#### [Source data]
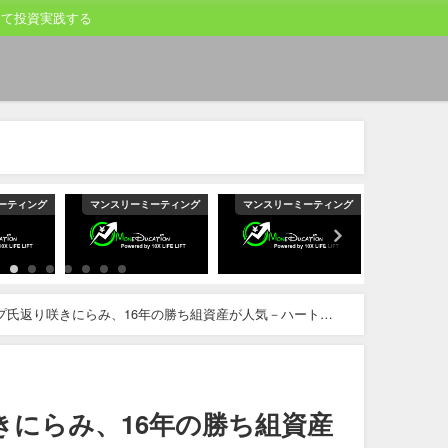
して投資実践する
ーティング
マンスリーミーティング
マンスリーミーティング
マンスリー
プ氏返り咲きにらみ、16年の勝ち組資産が人気－ハートネ
きにらみ、16年の勝ち組資産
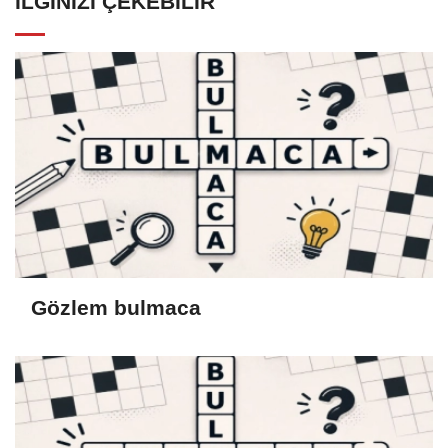
İLGINIZI ÇEKEBILIR
Gözlem bulmaca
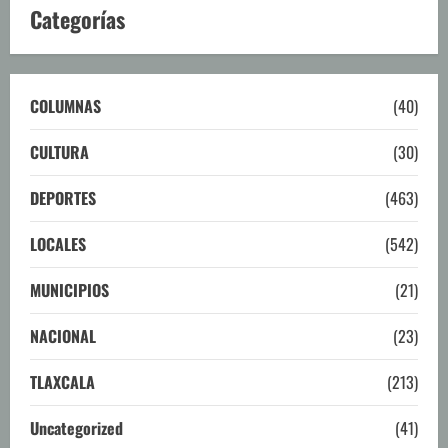
Categorías
COLUMNAS
(40)
CULTURA
(30)
DEPORTES
(463)
LOCALES
(542)
MUNICIPIOS
(21)
NACIONAL
(23)
TLAXCALA
(213)
Uncategorized
(41)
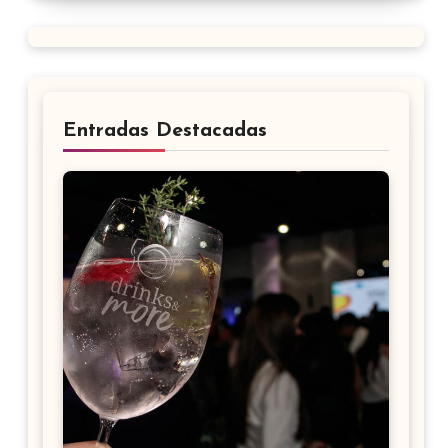
Entradas Destacadas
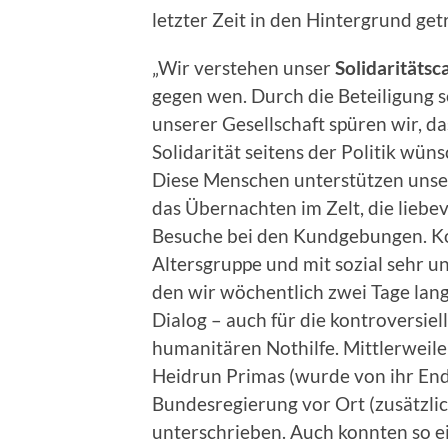
letzter Zeit in den Hintergrund getr
„Wir verstehen unser
Solidaritäts
gegen wen. Durch die Beteiligung 
unserer Gesellschaft spüren wir, da
Solidarität seitens der Politik wüns
Diese Menschen unterstützen unser
das Übernachten im Zelt, die liebe
Besuche bei den Kundgebungen. Ko
Altersgruppe und mit sozial sehr 
den wir wöchentlich zwei Tage lang
Dialog – auch für die kontroversiel
humanitären Nothilfe. Mittlerwei
Heidrun Primas (wurde von ihr Ende
Bundesregierung vor Ort (zusätzlic
unterschrieben. Auch konnten so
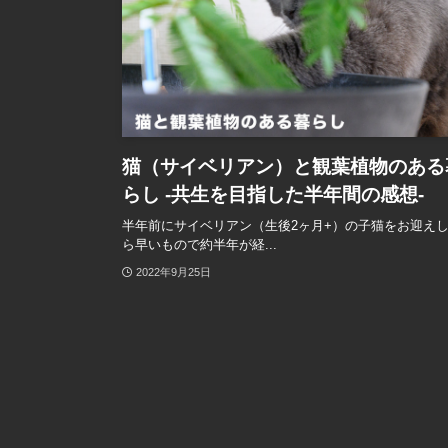
猫（サイベリアン）と観葉植物のある
らし -共生を目指した半年間の感想-
半年前にサイベリアン（生後2ヶ月+）の子猫をお迎え
ら早いもので約半年が経...
2022年9月25日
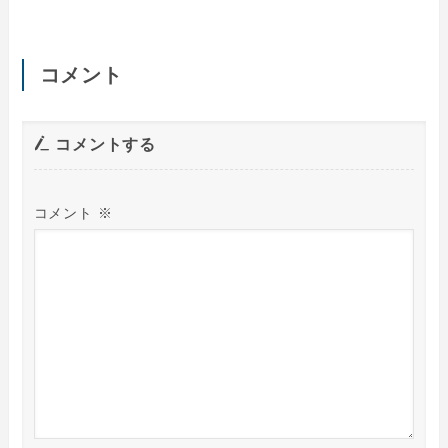
コメント
コメントする
コメント
※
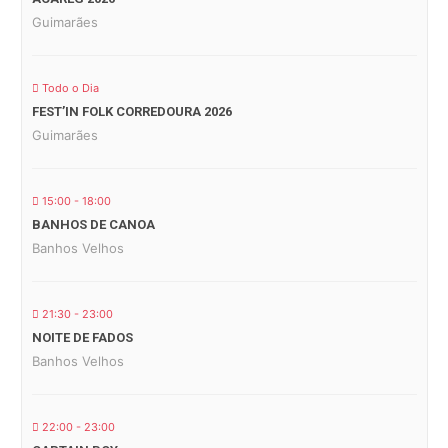
Guimarães
Todo o Dia
FEST’IN FOLK CORREDOURA 2026
Guimarães
15:00 - 18:00
BANHOS DE CANOA
Banhos Velhos
21:30 - 23:00
NOITE DE FADOS
Banhos Velhos
22:00 - 23:00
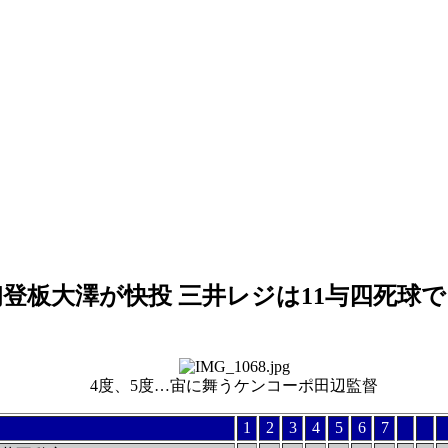
初登板大澤が快投 三井レジは11与四死球
4度、5度…宙に舞うケンコーポ田辺監督
1
2
3
4
5
6
7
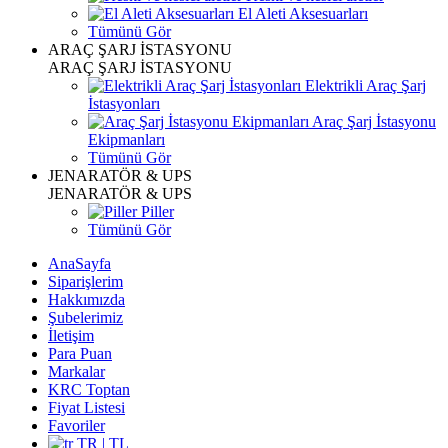
El Aleti Aksesuarları
Tümünü Gör
ARAÇ ŞARJ İSTASYONU
ARAÇ ŞARJ İSTASYONU
Elektrikli Araç Şarj
İstasyonları
Araç Şarj İstasyonu
Ekipmanları
Tümünü Gör
JENARATÖR & UPS
JENARATÖR & UPS
Piller
Tümünü Gör
AnaSayfa
Siparişlerim
Hakkımızda
Şubelerimiz
İletişim
Para Puan
Markalar
KRC Toptan
Fiyat Listesi
Favoriler
TR | TL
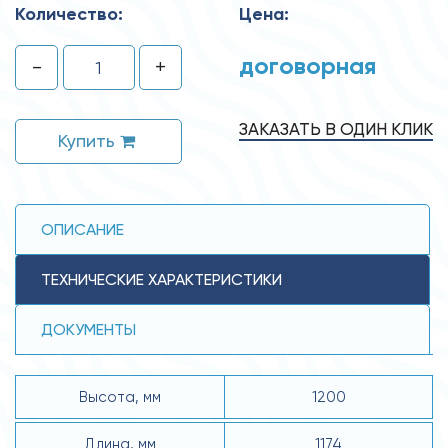
Количество:
Цена:
договорная
-
+
ЗАКАЗАТЬ В ОДИН КЛИК
Купить
ОПИСАНИЕ
ТЕХНИЧЕСКИЕ ХАРАКТЕРИСТИКИ
ДОКУМЕНТЫ
Высота, мм
1200
Длина, мм
1174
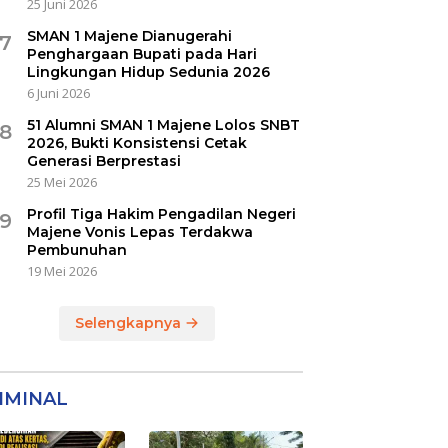
25 Juni 2026
SMAN 1 Majene Dianugerahi
7
Penghargaan Bupati pada Hari
Lingkungan Hidup Sedunia 2026
6 Juni 2026
51 Alumni SMAN 1 Majene Lolos SNBT
8
2026, Bukti Konsistensi Cetak
Generasi Berprestasi
25 Mei 2026
Profil Tiga Hakim Pengadilan Negeri
9
Majene Vonis Lepas Terdakwa
Pembunuhan
19 Mei 2026
Selengkapnya
IMINAL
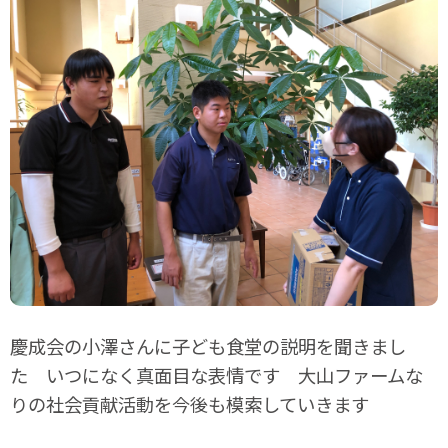
慶成会の小澤さんに子ども食堂の説明を聞きまし
た いつになく真面目な表情です 大山ファームな
りの社会貢献活動を今後も模索していきます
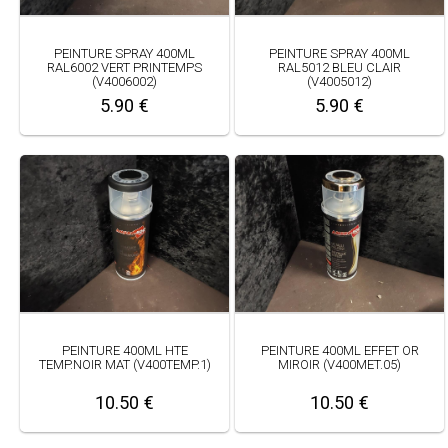
PEINTURE SPRAY 400ML
PEINTURE SPRAY 400ML
RAL6002 VERT PRINTEMPS
RAL5012 BLEU CLAIR
(V4006002)
(V4005012)
5.90 €
5.90 €
PEINTURE 400ML HTE
PEINTURE 400ML EFFET OR
TEMP.NOIR MAT (V400TEMP.1)
MIROIR (V400MET.05)
10.50 €
10.50 €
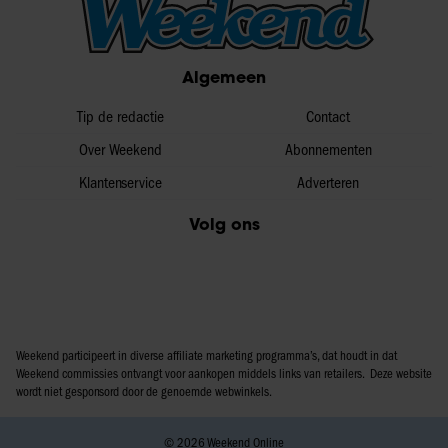
Algemeen
Tip de redactie
Contact
Over Weekend
Abonnementen
Klantenservice
Adverteren
Volg ons
Weekend participeert in diverse affiliate marketing programma’s, dat houdt in dat
Weekend commissies ontvangt voor aankopen middels links van retailers. Deze website
wordt niet gesponsord door de genoemde webwinkels.
© 2026 Weekend Online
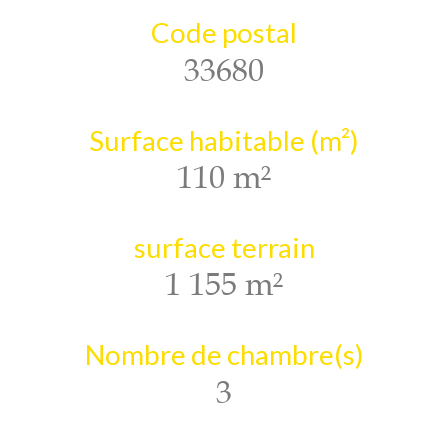
Code postal
33680
Surface habitable (m²)
110 m²
surface terrain
1 155 m²
Nombre de chambre(s)
3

#### [Action item]
The records above are to be repeated exactly, with the pictures left out.

#### [Exercise solution]
して投資実践する
ーティング
マンスリーミーティング
マンスリーミーティング
マンスリー
プ氏返り咲きにらみ、16年の勝ち組資産が人気－ハートネ
きにらみ、16年の勝ち組資産
İLGINIZI ÇEKEBILIR
Gözlem bulmaca
Categorías
COLUMNAS
(40)
CULTURA
(30)
DEPORTES
(463)
LOCALES
(542)
MUNICIPIOS
(21)
NACIONAL
(23)
TLAXCALA
(213)
Uncategorized
(41)
Entradas Destacadas
letzter Zeit in den Hintergrund getr
„Wir verstehen unser
Solidaritäts
gegen wen. Durch die Beteiligung 
unserer Gesellschaft spüren wir, da
Solidarität seitens der Politik wüns
Diese Menschen unterstützen unser
das Übernachten im Zelt, die liebe
Besuche bei den Kundgebungen. Ko
Altersgruppe und mit sozial sehr 
den wir wöchentlich zwei Tage lang
Dialog – auch für die kontroversiel
humanitären Nothilfe. Mittlerwei
Heidrun Primas (wurde von ihr Ende
Bundesregierung vor Ort (zusätzlic
unterschrieben. Auch konnten so
猫（サイベリアン）と観葉植物のある
らし -共生を目指した半年間の感想-
半年前にサイベリアン（生後2ヶ月+）の子猫をお迎え
ら早いもので約半年が経...
2022年9月25日
コメント
コメントする
コメント
※
Guimarães
Todo o Dia
FEST’IN FOLK CORREDOURA 2026
Guimarães
15:00 - 18:00
BANHOS DE CANOA
Banhos Velhos
21:30 - 23:00
NOITE DE FADOS
Banhos Velhos
22:00 - 23:00
初登板大澤が快投 三井レジは11与四死球
4度、5度…宙に舞うケンコーポ田辺監督
1
2
3
4
5
6
7
El Aleti Aksesuarları
Tümünü Gör
ARAÇ ŞARJ İSTASYONU
ARAÇ ŞARJ İSTASYONU
Elektrikli Araç Şarj
İstasyonları
Araç Şarj İstasyonu
Ekipmanları
Tümünü Gör
JENARATÖR & UPS
JENARATÖR & UPS
Piller
Tümünü Gör
AnaSayfa
Siparişlerim
Hakkımızda
Şubelerimiz
İletişim
Para Puan
Markalar
KRC Toptan
Fiyat Listesi
Favoriler
TR | TL
Количество:
Цена:
договорная
-
+
ЗАКАЗАТЬ В ОДИН КЛИК
Купить
ОПИСАНИЕ
ТЕХНИЧЕСКИЕ ХАРАКТЕРИСТИКИ
ДОКУМЕНТЫ
Высота, мм
1200
Длина, мм
1174
25 Juni 2026
SMAN 1 Majene Dianugerahi
7
Penghargaan Bupati pada Hari
Lingkungan Hidup Sedunia 2026
6 Juni 2026
51 Alumni SMAN 1 Majene Lolos SNBT
8
2026, Bukti Konsistensi Cetak
Generasi Berprestasi
25 Mei 2026
Profil Tiga Hakim Pengadilan Negeri
9
Majene Vonis Lepas Terdakwa
Pembunuhan
19 Mei 2026
Selengkapnya
IMINAL
慶成会の小澤さんに子ども食堂の説明を聞きまし
た いつになく真面目な表情です 大山ファームな
りの社会貢献活動を今後も模索していきます
PEINTURE SPRAY 400ML
PEINTURE SPRAY 400ML
RAL6002 VERT PRINTEMPS
RAL5012 BLEU CLAIR
(V4006002)
(V4005012)
5.90 €
5.90 €
PEINTURE 400ML HTE
PEINTURE 400ML EFFET OR
TEMP.NOIR MAT (V400TEMP.1)
MIROIR (V400MET.05)
10.50 €
10.50 €
Algemeen
Tip de redactie
Contact
Over Weekend
Abonnementen
Klantenservice
Adverteren
Volg ons
Weekend participeert in diverse affiliate marketing programma’s, dat houdt in dat
Weekend commissies ontvangt voor aankopen middels links van retailers. Deze website
wordt niet gesponsord door de genoemde webwinkels.
© 2026 Weekend Online
Code postal
33680
Surface habitable (m²)
110 m²
surface terrain
1 155 m²
Nombre de chambre(s)
3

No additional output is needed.